Using the determinant representation (54) and Example 2, it is not hard to list the $\kappa$-Bernoulli polynomial sequences.

Similarly, we provide the following theorem without its proof.

Theorem 24.

The κ-Euler polynomials possess the following determinantal representation:

$$E_{0,\kappa }\left(x\right)=\frac{1}{{\delta }_0}$$

and

$$E_{n,\kappa }\left(x\right)=\frac{{\left(-1\right)}^n}{{\left({\delta }_0\right)}^{n+1}}\left|\begin{array}{cccccc}1& x& a_2\left(\kappa \right)x^2& \cdots & a_{n-1}\left(\kappa \right)x^{n-1}& a_n\left(\kappa \right)x^n\\ {\delta }_0& {\delta }_1& {\delta }_2& \cdots & {\delta }_{n-1}& {\delta }_n\\ 0& {\delta }_0& \left(\genfrac{}{}{0pt}{}{2}{1}\right){\delta }_1& \cdots & \left(\genfrac{}{}{0pt}{}{n-1}{1}\right){\delta }_{n-2}& \left(\genfrac{}{}{0pt}{}{n}{1}\right){\delta }_{n-1}\\ 0& 0& \ddots & & \left(\genfrac{}{}{0pt}{}{n-1}{2}\right){\delta }_{n-3}& \left(\genfrac{}{}{0pt}{}{n}{2}\right){\delta }_{n-2}\\ ⋮& ⋮& & \ddots & ⋮& ⋮\\ ⋮& ⋮& & & & \\ 0& 0& \cdots & \cdots & {\delta }_0& \left(\genfrac{}{}{0pt}{}{n}{n-1}\right){\delta }_1\end{array}\right|,$$

(55)

where the numerical sequence ${\left\{{\delta }_n\right\}}_{n\ge 0}$ is generated by

$$\sum _{n=0}^{\infty }{\delta }_n\frac{t^n}{n!}={\left(\frac{2}{{exp}_{\kappa }\left(t\right)+1}\right)}^{-1}.$$

Example 3.

By Theorem 23, we have

$$E_{0,\kappa }\left(x\right)=1,$$

$$E_{1,\kappa }\left(x\right)=-\left|\begin{array}{cc}1& x\\ 1& \frac{1}{2}\end{array}\right|,$$

$$E_{2,\kappa }\left(x\right)=\left|\begin{array}{ccc}1& x& x^2\\ 1& \frac{1}{2}& \frac{1}{4}\\ 0& 1& 1\end{array}\right|,$$

$$E_{3,\kappa }\left(x\right)=-\left|\begin{array}{cccc}1& x& x^2& \left(1-{\kappa }^2\right)x^3\\ 1& \frac{1}{2}& \frac{1}{4}& \frac{1-{\kappa }^2}{12}\\ 0& 1& 1& \frac{3}{4}\\ 0& 0& 1& 3\end{array}\right|,$$

$$E_{4,\kappa }\left(x\right)=\left|\begin{array}{ccccc}1& x& x^2& \left(1-{\kappa }^2\right)x^3& \left(1-4{\kappa }^2\right)x^3\\ 1& \frac{1}{2}& \frac{1}{4}& \frac{1-{\kappa }^2}{12}& \frac{1-4{\kappa }^2}{48}\\ 0& 1& 1& \frac{3}{4}& \frac{1-{\kappa }^2}{3}\\ 0& 0& 1& \frac{3}{2}& \frac{3}{2}\\ 0& 0& 0& 1& 2\end{array}\right|.$$

By the determinantal representation (55) and Example 3, it is not hard to list the $\kappa$-Euler polynomial sequences.

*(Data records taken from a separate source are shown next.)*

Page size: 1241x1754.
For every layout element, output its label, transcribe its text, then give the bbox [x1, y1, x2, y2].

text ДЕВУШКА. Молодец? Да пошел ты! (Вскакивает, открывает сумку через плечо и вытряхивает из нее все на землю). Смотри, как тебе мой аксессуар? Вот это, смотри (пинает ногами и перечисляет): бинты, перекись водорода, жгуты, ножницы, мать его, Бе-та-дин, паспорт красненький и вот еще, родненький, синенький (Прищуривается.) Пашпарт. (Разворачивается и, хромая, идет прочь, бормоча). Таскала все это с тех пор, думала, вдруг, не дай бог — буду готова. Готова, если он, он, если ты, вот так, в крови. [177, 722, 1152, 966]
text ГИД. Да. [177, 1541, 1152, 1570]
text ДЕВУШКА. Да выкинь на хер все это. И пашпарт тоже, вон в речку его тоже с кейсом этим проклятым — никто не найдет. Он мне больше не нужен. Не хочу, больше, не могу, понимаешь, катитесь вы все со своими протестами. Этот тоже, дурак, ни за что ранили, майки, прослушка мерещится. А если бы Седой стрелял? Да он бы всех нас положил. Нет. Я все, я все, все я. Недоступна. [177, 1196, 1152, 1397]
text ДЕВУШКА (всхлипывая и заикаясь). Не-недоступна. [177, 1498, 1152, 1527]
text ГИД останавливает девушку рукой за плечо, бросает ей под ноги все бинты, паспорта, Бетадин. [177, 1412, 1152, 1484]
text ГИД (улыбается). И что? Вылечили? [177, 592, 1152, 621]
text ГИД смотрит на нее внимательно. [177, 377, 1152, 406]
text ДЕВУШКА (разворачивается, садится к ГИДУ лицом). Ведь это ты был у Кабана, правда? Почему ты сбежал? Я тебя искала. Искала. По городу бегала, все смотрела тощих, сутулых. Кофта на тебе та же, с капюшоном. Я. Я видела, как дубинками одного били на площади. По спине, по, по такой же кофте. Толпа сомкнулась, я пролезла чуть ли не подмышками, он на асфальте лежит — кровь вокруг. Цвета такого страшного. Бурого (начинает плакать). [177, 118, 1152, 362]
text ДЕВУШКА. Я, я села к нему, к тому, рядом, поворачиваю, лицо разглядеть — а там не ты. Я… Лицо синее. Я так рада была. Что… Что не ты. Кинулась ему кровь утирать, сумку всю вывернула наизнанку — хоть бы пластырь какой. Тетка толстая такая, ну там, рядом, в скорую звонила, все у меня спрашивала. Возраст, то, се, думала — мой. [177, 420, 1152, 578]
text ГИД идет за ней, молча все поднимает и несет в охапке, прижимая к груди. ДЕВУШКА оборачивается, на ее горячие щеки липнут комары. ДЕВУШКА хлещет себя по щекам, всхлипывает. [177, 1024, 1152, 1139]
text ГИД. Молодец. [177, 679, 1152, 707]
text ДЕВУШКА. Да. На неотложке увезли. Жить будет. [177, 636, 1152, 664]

8. Conclusions and Observation

Recently, Kaniadakis calculus (cf. [1]) has attracted significant attention. Its main features arise from the $\kappa$-deformed exponential function

$${exp}_{\kappa }\left(t\right)={\left(\sqrt{1+{\kappa }^2{t}^2}+\kappa t\right)}^{1/\kappa },0\le \kappa <1,$$

which provides a continuous one-parameter deformation of the classical exponential function. After the introduction of the $\kappa$-algebra, the associated $\kappa$-differential and $\kappa$-integral calculus has been established, covering not only the $\kappa$-exponential and $\kappa$-logarithm but also $\kappa$-versions of other fundamental functions of ordinary mathematics (cf. [4,5,7]).

In this paper, we have introduced and investigated several new classes of $\kappa$-deformed special polynomials. We have also defined the $\kappa$-Stirling polynomials of the second kind and derived explicit relations, including closed-form expressions, summation formulas, and addition formulas. We have considered the generating function of the bivariate $\kappa$-Bell polynomials and established various properties such as summation formulas, addition formulas, symmetric identities, and implicit summations. Furthermore, we have introduced the $\kappa$-Bernoulli polynomials of order $\alpha$ and the $\kappa$-Euler polynomials of order $\alpha$, deriving a range of identities that connect these families with the $\kappa$-Stirling and $\kappa$-Bell polynomials. In addition, we have provided p-adic Volkenborn and p-adic fermionic integral representations for these families and discussed determinantal representations for the $\kappa$-Bernoulli and $\kappa$-Euler polynomials, which lead to the construction of further new families and reinforce the structural results obtained.

In conclusion, the $\kappa$-extensions of Bernoulli, Euler, Stirling, and Bell-type families represent natural generalizations associated with the $\kappa$-exponential function. By embedding these families within the framework of $\kappa$-calculus, we have established novel structural insights that parallel the behavior of $\kappa$-distributions and $\kappa$-transforms. It would be of further interest to investigate additional families of special functions, numbers, and polynomials constructed within the $\kappa$-calculus perspective. We believe that this direction of research will not only enrich the theory of special functions but also stimulate new applications in mathematical physics, engineering, probability, and statistics.